*DIRECTIONS FOR THIS TASK*
Take the data below and filter it for lines containing the word "coordinate"; show each line found.

*RECORDS*
=====
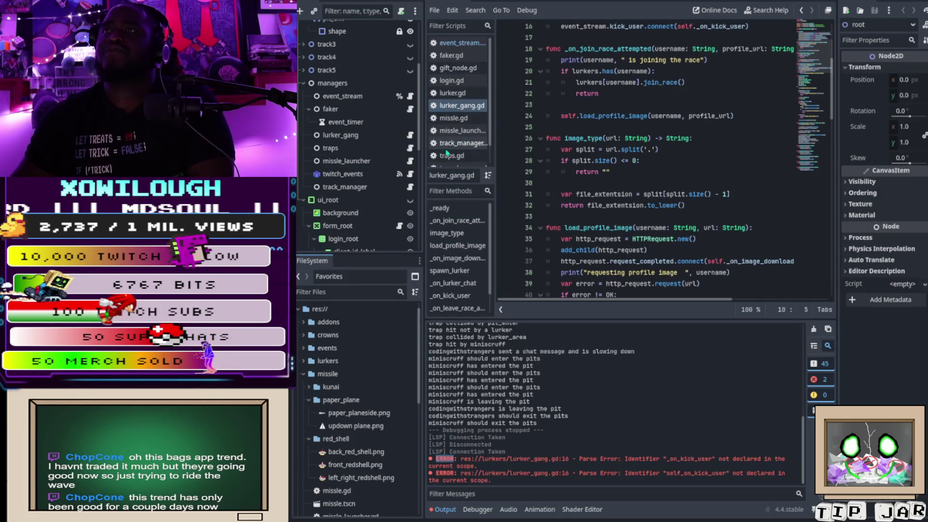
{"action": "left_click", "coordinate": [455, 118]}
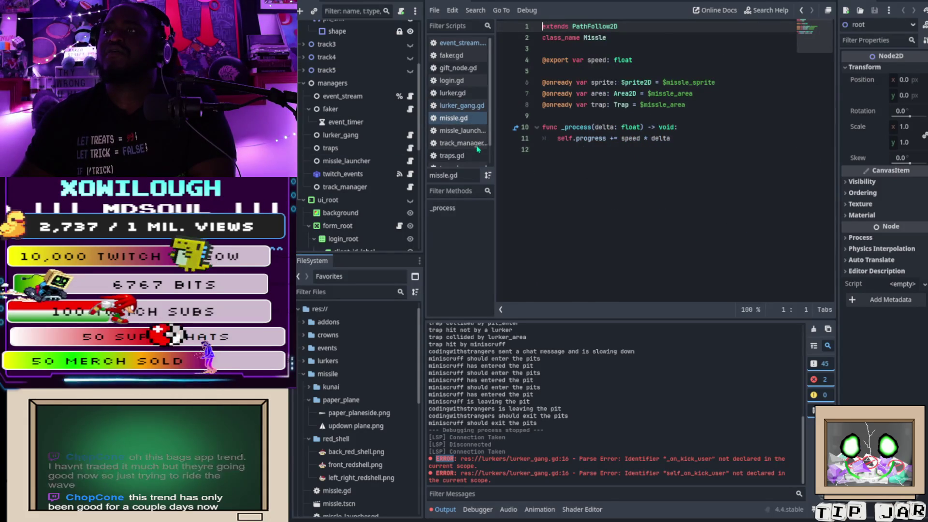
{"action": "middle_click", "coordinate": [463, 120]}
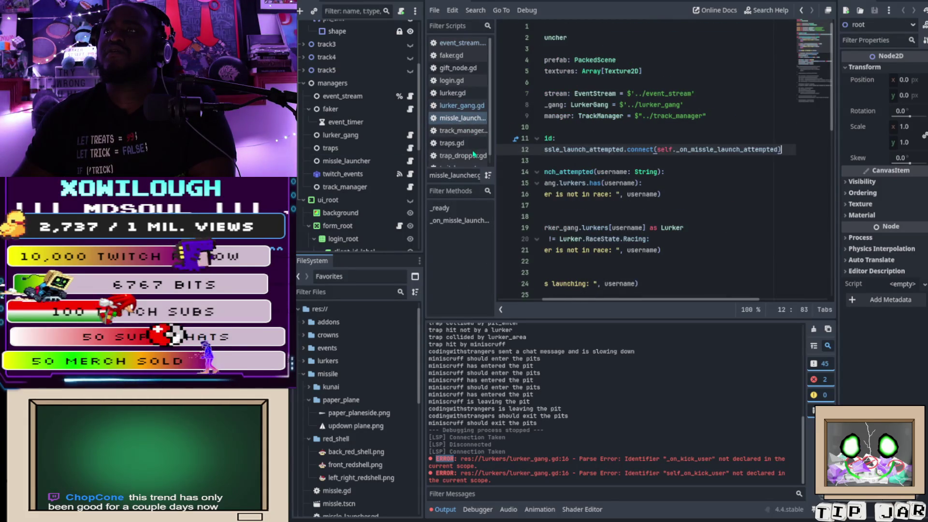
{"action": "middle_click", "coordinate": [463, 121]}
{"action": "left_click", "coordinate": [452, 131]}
=====
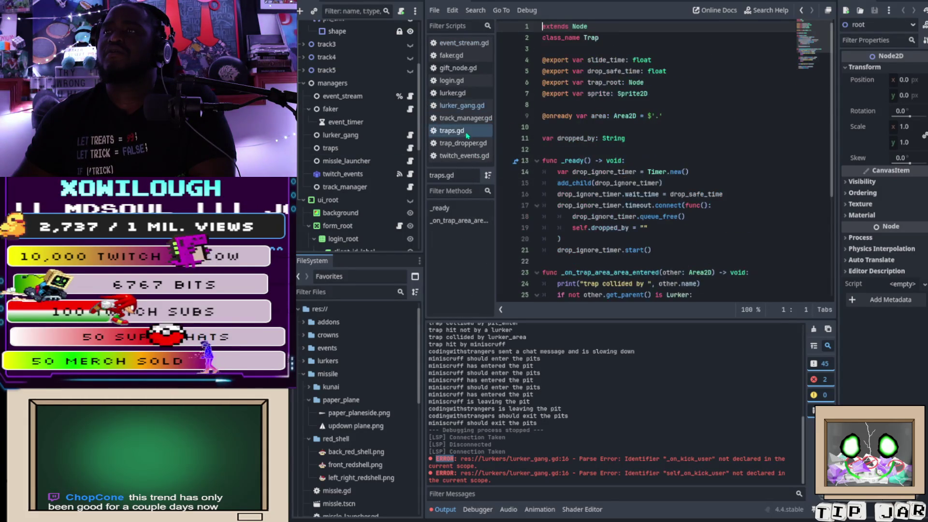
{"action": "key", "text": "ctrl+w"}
=====
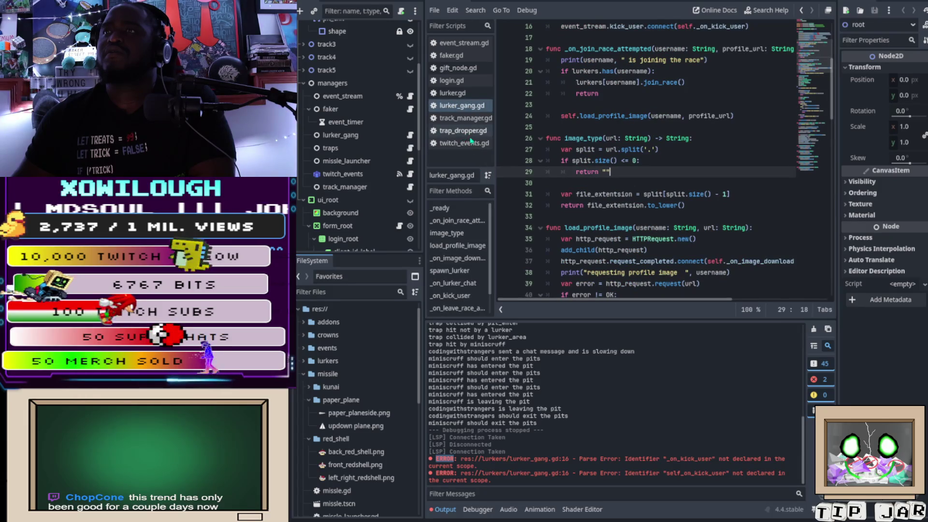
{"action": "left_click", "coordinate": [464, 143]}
=====
*EXPECTED ANSWER*
{"action": "left_click", "coordinate": [455, 118]}
{"action": "middle_click", "coordinate": [463, 120]}
{"action": "middle_click", "coordinate": [463, 121]}
{"action": "left_click", "coordinate": [452, 131]}
{"action": "left_click", "coordinate": [464, 143]}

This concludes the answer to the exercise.